*MATERIAL FOR THIS TASK*.
____

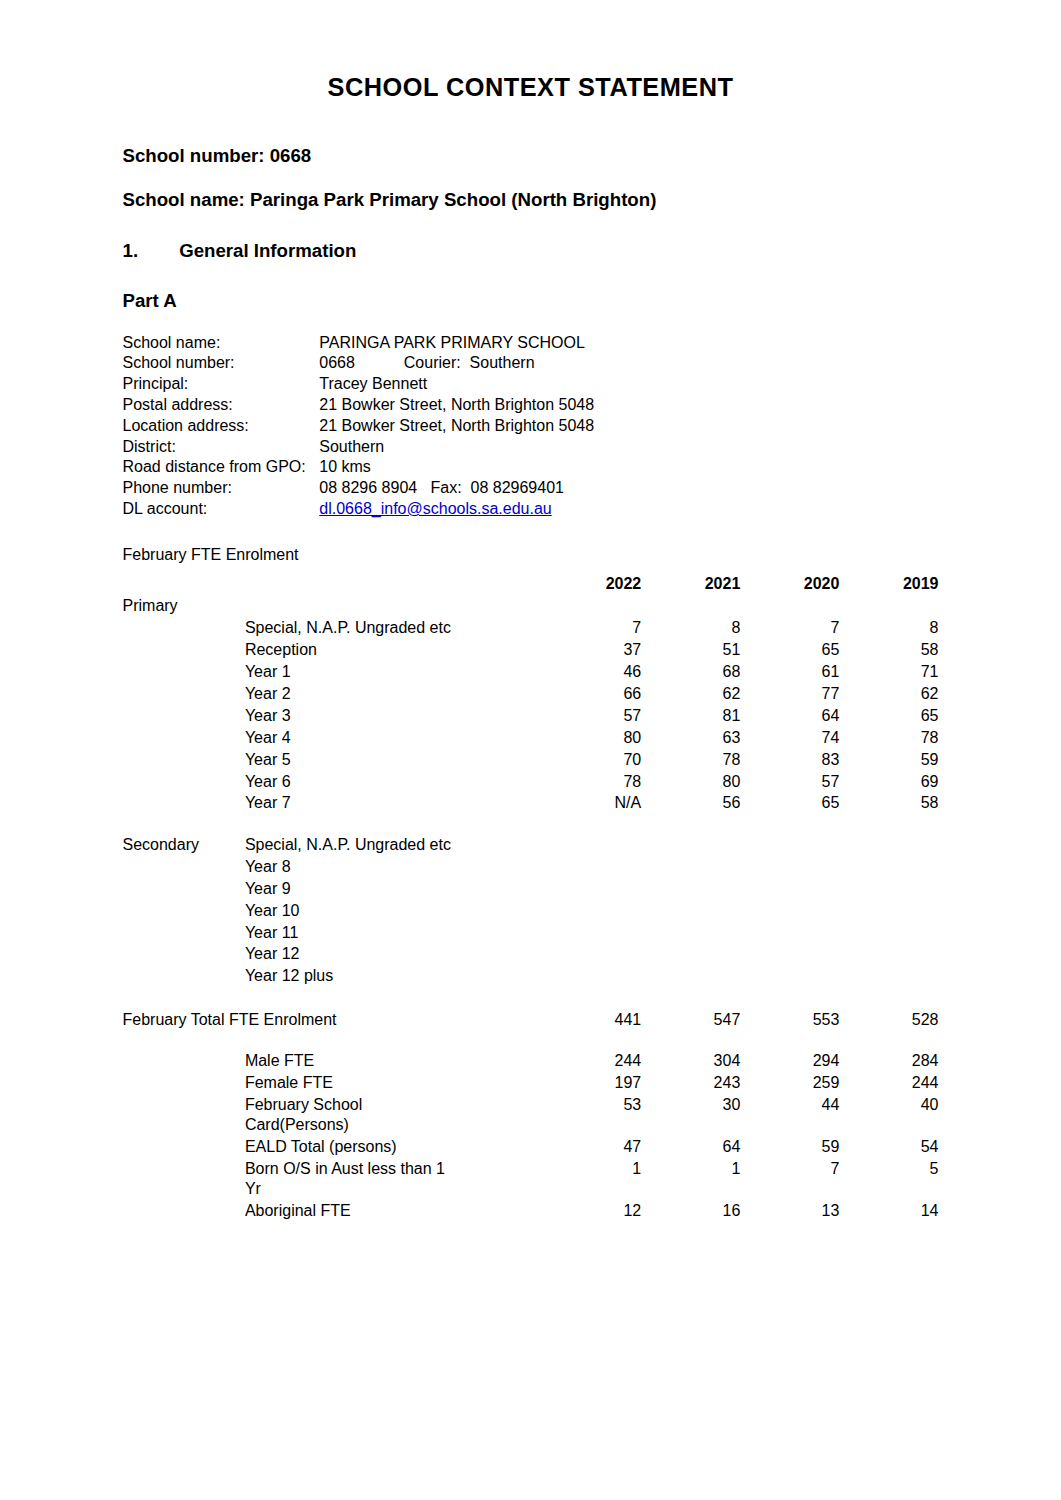SCHOOL CONTEXT STATEMENT
School number: 0668
School name: Paringa Park Primary School (North Brighton)
1. General Information
Part A
| School name: | PARINGA PARK PRIMARY SCHOOL |
| School number: | 0668 Courier: Southern |
| Principal: | Tracey Bennett |
| Postal address: | 21 Bowker Street, North Brighton 5048 |
| Location address: | 21 Bowker Street, North Brighton 5048 |
| District: | Southern |
| Road distance from GPO: | 10 kms |
| Phone number: | 08 8296 8904 Fax: 08 82969401 |
| DL account: | dl.0668_info@schools.sa.edu.au |
February FTE Enrolment
| | | 2022 | 2021 | 2020 | 2019 |
| --- | --- | --- | --- | --- | --- |
| Primary | | | | | |
| | Special, N.A.P. Ungraded etc | 7 | 8 | 7 | 8 |
| | Reception | 37 | 51 | 65 | 58 |
| | Year 1 | 46 | 68 | 61 | 71 |
| | Year 2 | 66 | 62 | 77 | 62 |
| | Year 3 | 57 | 81 | 64 | 65 |
| | Year 4 | 80 | 63 | 74 | 78 |
| | Year 5 | 70 | 78 | 83 | 59 |
| | Year 6 | 78 | 80 | 57 | 69 |
| | Year 7 | N/A | 56 | 65 | 58 |
| Secondary | Special, N.A.P. Ungraded etc | | | | |
| | Year 8 | | | | |
| | Year 9 | | | | |
| | Year 10 | | | | |
| | Year 11 | | | | |
| | Year 12 | | | | |
| | Year 12 plus | | | | |
| February Total FTE Enrolment | 441 | 547 | 553 | 528 |
| | Male FTE | 244 | 304 | 294 | 284 |
| | Female FTE | 197 | 243 | 259 | 244 |
| | February School Card(Persons) | 53 | 30 | 44 | 40 |
| | EALD Total (persons) | 47 | 64 | 59 | 54 |
| | Born O/S in Aust less than 1 Yr | 1 | 1 | 7 | 5 |
| | Aboriginal FTE | 12 | 16 | 13 | 14 |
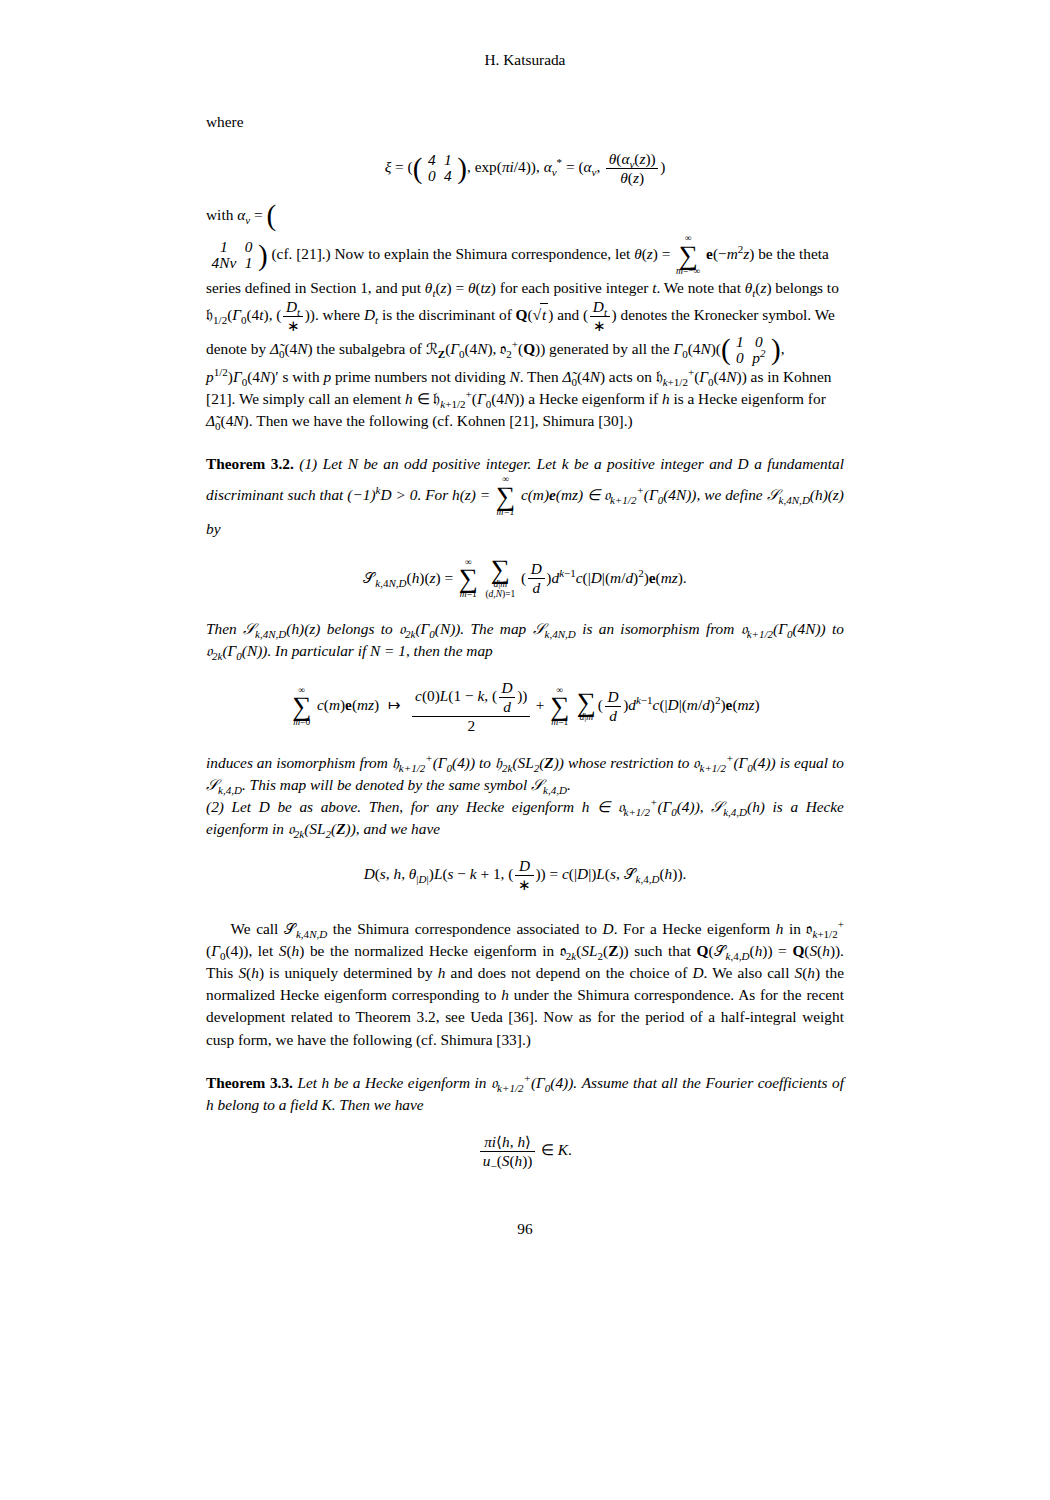H. Katsurada
where
ξ = ((
| 4 | 1 |
| 0 | 4 |
), exp(πi/4)), αν* = (αν, θ(αν(z)) θ(z))
with αν = (
| 1 | 0 |
| 4 Nν | 1 |
) (cf. [21].) Now to explain the Shimura correspondence, let θ(z) = ∞∑m=−∞ e(−m2z) be the theta series defined in Section 1, and put θt(z) = θ(tz) for each positive integer t. We note that θt(z) belongs to 𝔥1/2(Γ0(4t), (Dt∗)). where Dt is the discriminant of Q(√t) and (Dt∗) denotes the Kronecker symbol. We denote by Δ̃0(4N) the subalgebra of ℛZ(Γ0(4N), 𝔬2+(Q)) generated by all the Γ0(4N)((
| 1 | 0 |
| 0 | p 2 |
), p1/2)Γ0(4N)′ s with p prime numbers not dividing N. Then Δ̃0(4N) acts on 𝔥k+1/2+(Γ0(4N)) as in Kohnen [21]. We simply call an element h ∈ 𝔥k+1/2+(Γ0(4N)) a Hecke eigenform if h is a Hecke eigenform for Δ̃0(4N). Then we have the following (cf. Kohnen [21], Shimura [30].)
Theorem 3.2. (1) Let N be an odd positive integer. Let k be a positive integer and D a fundamental discriminant such that (−1)kD > 0. For h(z) = ∞∑m=1 c(m)e(mz) ∈ 𝔬k+1/2+(Γ0(4N)), we define 𝒮k,4N,D(h)(z) by
𝒮k,4N,D(h)(z) = ∞∑m=1 ∑d|m(d,N)=1 (Dd)dk−1c(|D|(m/d)2)e(mz).
Then 𝒮k,4N,D(h)(z) belongs to 𝔬2k(Γ0(N)). The map 𝒮k,4N,D is an isomorphism from 𝔬k+1/2(Γ0(4N)) to 𝔬2k(Γ0(N)). In particular if N = 1, then the map
∞∑m=0 c(m)e(mz) ↦ c(0)L(1 − k, (Dd)) 2 + ∞∑m=1 ∑d|m(Dd)dk−1c(|D|(m/d)2)e(mz)
induces an isomorphism from 𝔥k+1/2+(Γ0(4)) to 𝔥2k(SL2(Z)) whose restriction to 𝔬k+1/2+(Γ0(4)) is equal to 𝒮k,4,D. This map will be denoted by the same symbol 𝒮k,4,D.
(2) Let D be as above. Then, for any Hecke eigenform h ∈ 𝔬k+1/2+(Γ0(4)), 𝒮k,4,D(h) is a Hecke eigenform in 𝔬2k(SL2(Z)), and we have
D(s, h, θ|D|)L(s − k + 1, (D∗)) = c(|D|)L(s, 𝒮k,4,D(h)).
We call 𝒮k,4N,D the Shimura correspondence associated to D. For a Hecke eigenform h in 𝔬k+1/2+(Γ0(4)), let S(h) be the normalized Hecke eigenform in 𝔬2k(SL2(Z)) such that Q(𝒮k,4,D(h)) = Q(S(h)). This S(h) is uniquely determined by h and does not depend on the choice of D. We also call S(h) the normalized Hecke eigenform corresponding to h under the Shimura correspondence. As for the recent development related to Theorem 3.2, see Ueda [36]. Now as for the period of a half-integral weight cusp form, we have the following (cf. Shimura [33].)
Theorem 3.3. Let h be a Hecke eigenform in 𝔬k+1/2+(Γ0(4)). Assume that all the Fourier coefficients of h belong to a field K. Then we have
πi⟨h, h⟩u−(S(h)) ∈ K.
96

____

*TASK GOAL*. What is the number of lines in the material above that carry the word "following"? Respond with that count and nothing more.

*WRITTEN REPLY*. 2